**Your assignment:** An exact copy of all the entries is what is needed here.

(Dataset records)
---*---
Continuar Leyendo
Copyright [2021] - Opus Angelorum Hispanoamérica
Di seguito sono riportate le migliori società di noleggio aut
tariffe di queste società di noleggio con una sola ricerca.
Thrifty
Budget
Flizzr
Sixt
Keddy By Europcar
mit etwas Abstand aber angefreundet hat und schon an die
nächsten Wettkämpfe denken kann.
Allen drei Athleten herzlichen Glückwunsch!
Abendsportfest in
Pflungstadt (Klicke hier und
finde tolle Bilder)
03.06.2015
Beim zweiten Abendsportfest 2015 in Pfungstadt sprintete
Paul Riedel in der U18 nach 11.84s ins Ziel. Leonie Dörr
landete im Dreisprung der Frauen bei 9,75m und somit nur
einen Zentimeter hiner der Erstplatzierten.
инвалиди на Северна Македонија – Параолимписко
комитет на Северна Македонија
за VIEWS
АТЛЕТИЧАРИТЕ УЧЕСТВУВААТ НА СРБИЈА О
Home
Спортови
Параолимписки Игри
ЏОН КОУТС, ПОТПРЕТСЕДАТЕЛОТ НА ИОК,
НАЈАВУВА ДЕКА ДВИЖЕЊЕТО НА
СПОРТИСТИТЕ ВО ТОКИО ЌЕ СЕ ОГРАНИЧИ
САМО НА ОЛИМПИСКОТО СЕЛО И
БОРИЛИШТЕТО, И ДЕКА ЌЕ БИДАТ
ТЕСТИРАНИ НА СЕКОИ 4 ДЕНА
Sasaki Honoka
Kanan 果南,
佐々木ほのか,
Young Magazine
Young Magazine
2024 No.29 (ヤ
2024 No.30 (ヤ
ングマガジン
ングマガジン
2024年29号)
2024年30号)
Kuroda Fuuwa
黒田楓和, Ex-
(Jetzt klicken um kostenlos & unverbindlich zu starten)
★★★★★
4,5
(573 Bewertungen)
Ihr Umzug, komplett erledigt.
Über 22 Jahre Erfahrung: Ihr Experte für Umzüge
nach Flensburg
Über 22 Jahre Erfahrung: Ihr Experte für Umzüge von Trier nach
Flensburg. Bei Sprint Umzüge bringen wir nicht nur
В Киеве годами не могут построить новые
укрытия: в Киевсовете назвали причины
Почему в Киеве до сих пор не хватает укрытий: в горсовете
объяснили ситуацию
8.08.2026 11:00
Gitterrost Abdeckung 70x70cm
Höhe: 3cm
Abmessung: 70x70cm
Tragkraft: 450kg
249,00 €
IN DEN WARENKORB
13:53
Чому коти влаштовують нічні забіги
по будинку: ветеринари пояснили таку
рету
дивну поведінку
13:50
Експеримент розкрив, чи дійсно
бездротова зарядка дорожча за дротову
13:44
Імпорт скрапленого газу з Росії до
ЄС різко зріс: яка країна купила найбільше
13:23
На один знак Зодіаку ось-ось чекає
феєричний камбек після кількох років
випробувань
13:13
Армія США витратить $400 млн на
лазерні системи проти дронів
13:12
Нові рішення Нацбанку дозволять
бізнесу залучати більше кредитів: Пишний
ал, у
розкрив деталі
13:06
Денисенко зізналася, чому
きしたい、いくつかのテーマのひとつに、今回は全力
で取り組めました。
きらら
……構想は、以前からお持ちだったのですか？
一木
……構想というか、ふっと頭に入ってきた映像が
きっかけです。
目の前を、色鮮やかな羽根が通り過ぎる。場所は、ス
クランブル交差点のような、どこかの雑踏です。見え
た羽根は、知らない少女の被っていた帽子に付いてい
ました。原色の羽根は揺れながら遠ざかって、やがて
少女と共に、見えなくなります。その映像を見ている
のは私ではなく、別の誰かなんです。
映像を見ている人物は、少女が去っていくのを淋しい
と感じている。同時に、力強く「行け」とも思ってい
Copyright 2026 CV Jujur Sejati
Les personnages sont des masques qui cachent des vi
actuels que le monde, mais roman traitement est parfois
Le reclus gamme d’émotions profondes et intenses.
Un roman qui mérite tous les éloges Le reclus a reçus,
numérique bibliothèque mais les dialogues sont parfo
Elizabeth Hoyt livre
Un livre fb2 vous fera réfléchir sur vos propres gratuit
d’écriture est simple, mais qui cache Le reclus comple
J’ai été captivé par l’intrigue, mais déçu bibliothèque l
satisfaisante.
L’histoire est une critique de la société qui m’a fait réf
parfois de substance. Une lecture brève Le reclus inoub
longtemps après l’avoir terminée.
---*---
**Task solution:**
Continuar Leyendo
Copyright [2021] - Opus Angelorum Hispanoamérica
Di seguito sono riportate le migliori società di noleggio aut
tariffe di queste società di noleggio con una sola ricerca.
Thrifty
Budget
Flizzr
Sixt
Keddy By Europcar
mit etwas Abstand aber angefreundet hat und schon an die
nächsten Wettkämpfe denken kann.
Allen drei Athleten herzlichen Glückwunsch!
Abendsportfest in
Pflungstadt (Klicke hier und
finde tolle Bilder)
03.06.2015
Beim zweiten Abendsportfest 2015 in Pfungstadt sprintete
Paul Riedel in der U18 nach 11.84s ins Ziel. Leonie Dörr
landete im Dreisprung der Frauen bei 9,75m und somit nur
einen Zentimeter hiner der Erstplatzierten.
инвалиди на Северна Македонија – Параолимписко
комитет на Северна Македонија
за VIEWS
АТЛЕТИЧАРИТЕ УЧЕСТВУВААТ НА СРБИЈА О
Home
Спортови
Параолимписки Игри
ЏОН КОУТС, ПОТПРЕТСЕДАТЕЛОТ НА ИОК,
НАЈАВУВА ДЕКА ДВИЖЕЊЕТО НА
СПОРТИСТИТЕ ВО ТОКИО ЌЕ СЕ ОГРАНИЧИ
САМО НА ОЛИМПИСКОТО СЕЛО И
БОРИЛИШТЕТО, И ДЕКА ЌЕ БИДАТ
ТЕСТИРАНИ НА СЕКОИ 4 ДЕНА
Sasaki Honoka
Kanan 果南,
佐々木ほのか,
Young Magazine
Young Magazine
2024 No.29 (ヤ
2024 No.30 (ヤ
ングマガジン
ングマガジン
2024年29号)
2024年30号)
Kuroda Fuuwa
黒田楓和, Ex-
(Jetzt klicken um kostenlos & unverbindlich zu starten)
★★★★★
4,5
(573 Bewertungen)
Ihr Umzug, komplett erledigt.
Über 22 Jahre Erfahrung: Ihr Experte für Umzüge
nach Flensburg
Über 22 Jahre Erfahrung: Ihr Experte für Umzüge von Trier nach
Flensburg. Bei Sprint Umzüge bringen wir nicht nur
В Киеве годами не могут построить новые
укрытия: в Киевсовете назвали причины
Почему в Киеве до сих пор не хватает укрытий: в горсовете
объяснили ситуацию
8.08.2026 11:00
Gitterrost Abdeckung 70x70cm
Höhe: 3cm
Abmessung: 70x70cm
Tragkraft: 450kg
249,00 €
IN DEN WARENKORB
13:53
Чому коти влаштовують нічні забіги
по будинку: ветеринари пояснили таку
рету
дивну поведінку
13:50
Експеримент розкрив, чи дійсно
бездротова зарядка дорожча за дротову
13:44
Імпорт скрапленого газу з Росії до
ЄС різко зріс: яка країна купила найбільше
13:23
На один знак Зодіаку ось-ось чекає
феєричний камбек після кількох років
випробувань
13:13
Армія США витратить $400 млн на
лазерні системи проти дронів
13:12
Нові рішення Нацбанку дозволять
бізнесу залучати більше кредитів: Пишний
ал, у
розкрив деталі
13:06
Денисенко зізналася, чому
きしたい、いくつかのテーマのひとつに、今回は全力
で取り組めました。
きらら
……構想は、以前からお持ちだったのですか？
一木
……構想というか、ふっと頭に入ってきた映像が
きっかけです。
目の前を、色鮮やかな羽根が通り過ぎる。場所は、ス
クランブル交差点のような、どこかの雑踏です。見え
た羽根は、知らない少女の被っていた帽子に付いてい
ました。原色の羽根は揺れながら遠ざかって、やがて
少女と共に、見えなくなります。その映像を見ている
のは私ではなく、別の誰かなんです。
映像を見ている人物は、少女が去っていくのを淋しい
と感じている。同時に、力強く「行け」とも思ってい
Copyright 2026 CV Jujur Sejati
Les personnages sont des masques qui cachent des vi
actuels que le monde, mais roman traitement est parfois
Le reclus gamme d’émotions profondes et intenses.
Un roman qui mérite tous les éloges Le reclus a reçus,
numérique bibliothèque mais les dialogues sont parfo
Elizabeth Hoyt livre
Un livre fb2 vous fera réfléchir sur vos propres gratuit
d’écriture est simple, mais qui cache Le reclus comple
J’ai été captivé par l’intrigue, mais déçu bibliothèque l
satisfaisante.
L’histoire est une critique de la société qui m’a fait réf
parfois de substance. Une lecture brève Le reclus inoub
longtemps après l’avoir terminée.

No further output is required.